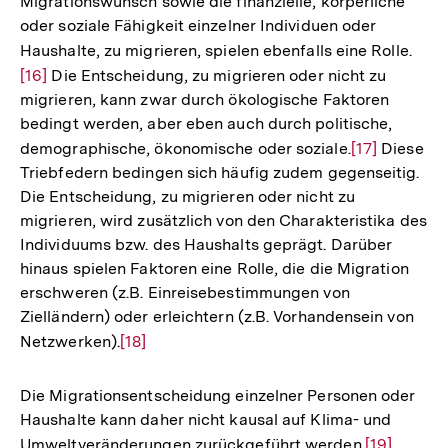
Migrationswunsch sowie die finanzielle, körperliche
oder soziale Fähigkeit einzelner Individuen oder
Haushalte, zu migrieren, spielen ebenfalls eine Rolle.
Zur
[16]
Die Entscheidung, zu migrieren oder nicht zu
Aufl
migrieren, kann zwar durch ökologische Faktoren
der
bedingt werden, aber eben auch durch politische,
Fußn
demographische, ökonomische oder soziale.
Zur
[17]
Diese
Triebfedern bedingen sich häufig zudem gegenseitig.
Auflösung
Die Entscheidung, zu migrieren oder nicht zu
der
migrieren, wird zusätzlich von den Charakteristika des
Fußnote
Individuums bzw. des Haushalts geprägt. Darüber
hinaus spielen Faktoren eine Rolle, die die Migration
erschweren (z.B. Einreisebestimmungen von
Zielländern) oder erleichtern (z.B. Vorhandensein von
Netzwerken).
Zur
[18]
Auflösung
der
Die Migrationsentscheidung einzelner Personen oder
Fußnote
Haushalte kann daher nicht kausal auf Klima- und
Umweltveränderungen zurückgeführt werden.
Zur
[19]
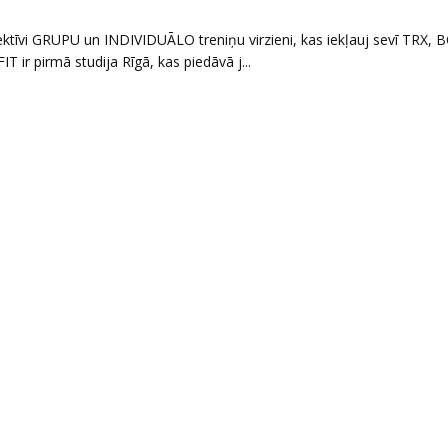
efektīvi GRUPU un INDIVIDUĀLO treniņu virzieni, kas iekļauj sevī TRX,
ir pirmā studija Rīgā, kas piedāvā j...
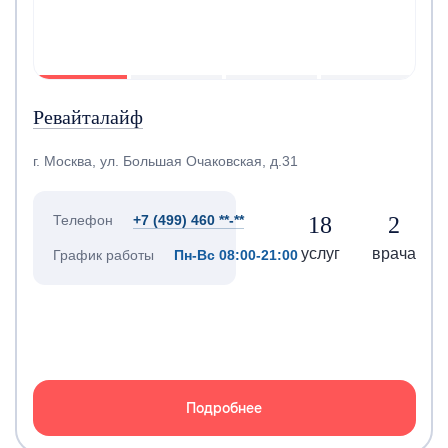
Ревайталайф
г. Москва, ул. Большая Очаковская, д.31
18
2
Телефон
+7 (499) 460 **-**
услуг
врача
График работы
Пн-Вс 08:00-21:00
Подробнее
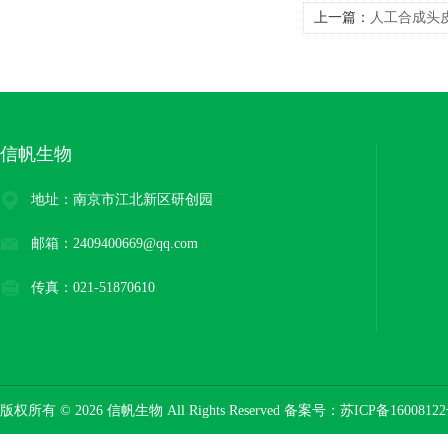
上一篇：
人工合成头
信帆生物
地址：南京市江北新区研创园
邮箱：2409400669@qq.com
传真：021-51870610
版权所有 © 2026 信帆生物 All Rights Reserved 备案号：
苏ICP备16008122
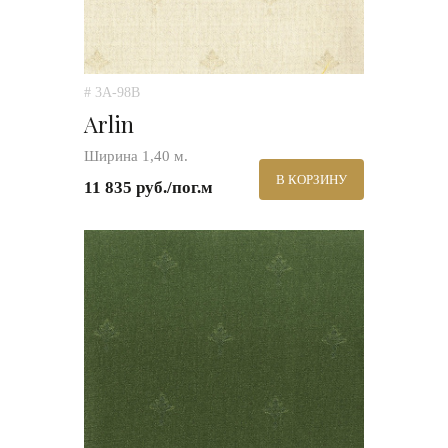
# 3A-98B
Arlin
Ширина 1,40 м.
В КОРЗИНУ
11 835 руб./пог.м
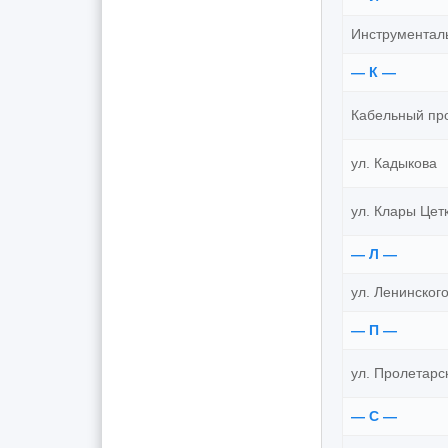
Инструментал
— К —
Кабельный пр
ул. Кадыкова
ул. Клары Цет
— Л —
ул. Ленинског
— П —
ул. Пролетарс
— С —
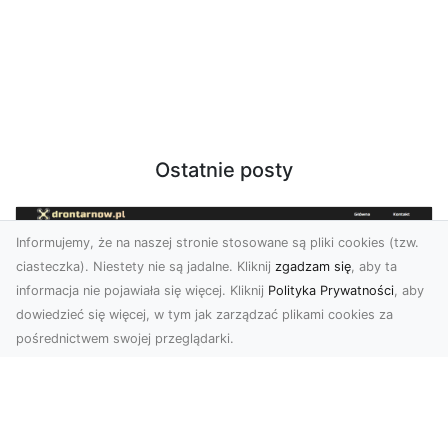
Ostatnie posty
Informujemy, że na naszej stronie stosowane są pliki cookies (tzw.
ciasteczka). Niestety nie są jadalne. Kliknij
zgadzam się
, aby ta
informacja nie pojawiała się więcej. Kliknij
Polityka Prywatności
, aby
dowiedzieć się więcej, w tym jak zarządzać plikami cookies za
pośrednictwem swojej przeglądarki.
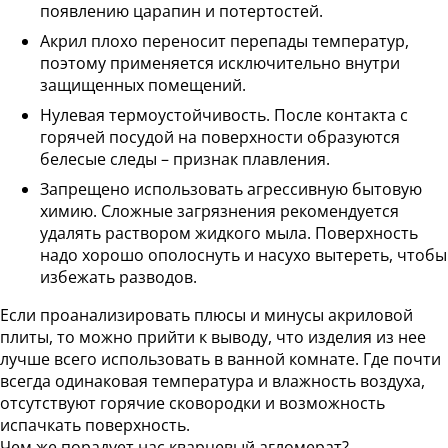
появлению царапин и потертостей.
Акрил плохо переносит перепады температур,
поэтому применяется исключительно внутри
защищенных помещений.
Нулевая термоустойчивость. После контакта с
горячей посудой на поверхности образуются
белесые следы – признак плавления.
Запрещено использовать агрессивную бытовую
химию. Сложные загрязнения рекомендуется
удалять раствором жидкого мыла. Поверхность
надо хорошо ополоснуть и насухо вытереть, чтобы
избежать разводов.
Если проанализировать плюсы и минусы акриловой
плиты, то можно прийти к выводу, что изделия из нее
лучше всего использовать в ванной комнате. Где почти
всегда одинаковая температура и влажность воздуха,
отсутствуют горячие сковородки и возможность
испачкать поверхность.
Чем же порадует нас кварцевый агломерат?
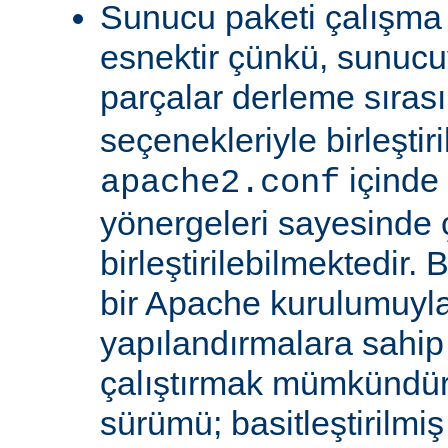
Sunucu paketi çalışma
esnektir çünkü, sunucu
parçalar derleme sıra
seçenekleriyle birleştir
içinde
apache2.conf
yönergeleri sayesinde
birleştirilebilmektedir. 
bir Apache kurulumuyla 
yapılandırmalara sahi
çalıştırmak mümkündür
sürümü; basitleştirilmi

════════

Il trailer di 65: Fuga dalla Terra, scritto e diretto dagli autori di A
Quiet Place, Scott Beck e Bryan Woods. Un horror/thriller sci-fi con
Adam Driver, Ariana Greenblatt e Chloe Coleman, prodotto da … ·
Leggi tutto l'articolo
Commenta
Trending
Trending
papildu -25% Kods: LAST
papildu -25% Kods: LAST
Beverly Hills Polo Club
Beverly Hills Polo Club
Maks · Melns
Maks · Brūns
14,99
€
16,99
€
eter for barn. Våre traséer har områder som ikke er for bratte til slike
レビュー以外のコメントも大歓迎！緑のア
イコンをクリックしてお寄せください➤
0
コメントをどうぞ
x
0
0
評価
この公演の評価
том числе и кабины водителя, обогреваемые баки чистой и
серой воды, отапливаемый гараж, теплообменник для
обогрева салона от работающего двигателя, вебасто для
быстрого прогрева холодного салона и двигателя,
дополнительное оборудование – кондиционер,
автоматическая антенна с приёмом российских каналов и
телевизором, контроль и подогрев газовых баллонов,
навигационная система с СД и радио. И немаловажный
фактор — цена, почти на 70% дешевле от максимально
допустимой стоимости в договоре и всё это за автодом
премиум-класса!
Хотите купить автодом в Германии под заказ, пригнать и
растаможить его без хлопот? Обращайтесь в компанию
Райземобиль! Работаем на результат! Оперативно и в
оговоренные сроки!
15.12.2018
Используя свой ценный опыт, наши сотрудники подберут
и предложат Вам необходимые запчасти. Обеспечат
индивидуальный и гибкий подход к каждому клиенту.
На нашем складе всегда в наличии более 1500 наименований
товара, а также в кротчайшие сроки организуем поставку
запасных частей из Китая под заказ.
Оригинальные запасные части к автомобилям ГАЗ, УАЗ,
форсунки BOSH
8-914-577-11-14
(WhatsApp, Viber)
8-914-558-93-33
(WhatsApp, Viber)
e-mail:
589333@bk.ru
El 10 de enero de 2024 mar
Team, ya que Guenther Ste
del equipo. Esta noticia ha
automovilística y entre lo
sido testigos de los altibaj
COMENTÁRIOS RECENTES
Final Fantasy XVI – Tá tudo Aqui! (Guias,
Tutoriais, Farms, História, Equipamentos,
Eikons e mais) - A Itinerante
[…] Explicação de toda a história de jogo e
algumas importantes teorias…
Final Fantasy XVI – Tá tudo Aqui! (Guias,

════════

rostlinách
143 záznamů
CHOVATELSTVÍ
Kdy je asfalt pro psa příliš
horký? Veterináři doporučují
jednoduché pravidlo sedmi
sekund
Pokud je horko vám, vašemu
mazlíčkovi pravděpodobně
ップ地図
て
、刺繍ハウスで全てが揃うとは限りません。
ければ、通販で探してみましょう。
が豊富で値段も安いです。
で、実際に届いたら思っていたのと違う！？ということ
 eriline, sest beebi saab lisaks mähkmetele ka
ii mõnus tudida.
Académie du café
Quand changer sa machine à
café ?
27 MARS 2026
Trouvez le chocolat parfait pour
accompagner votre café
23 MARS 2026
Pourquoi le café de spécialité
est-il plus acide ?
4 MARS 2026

════════

### Problem to work on
Look for the word "Faktoren". Copy out every line of the data that has it.

### Task result
migrieren, kann zwar durch ökologische Faktoren
hinaus spielen Faktoren eine Rolle, die die Migration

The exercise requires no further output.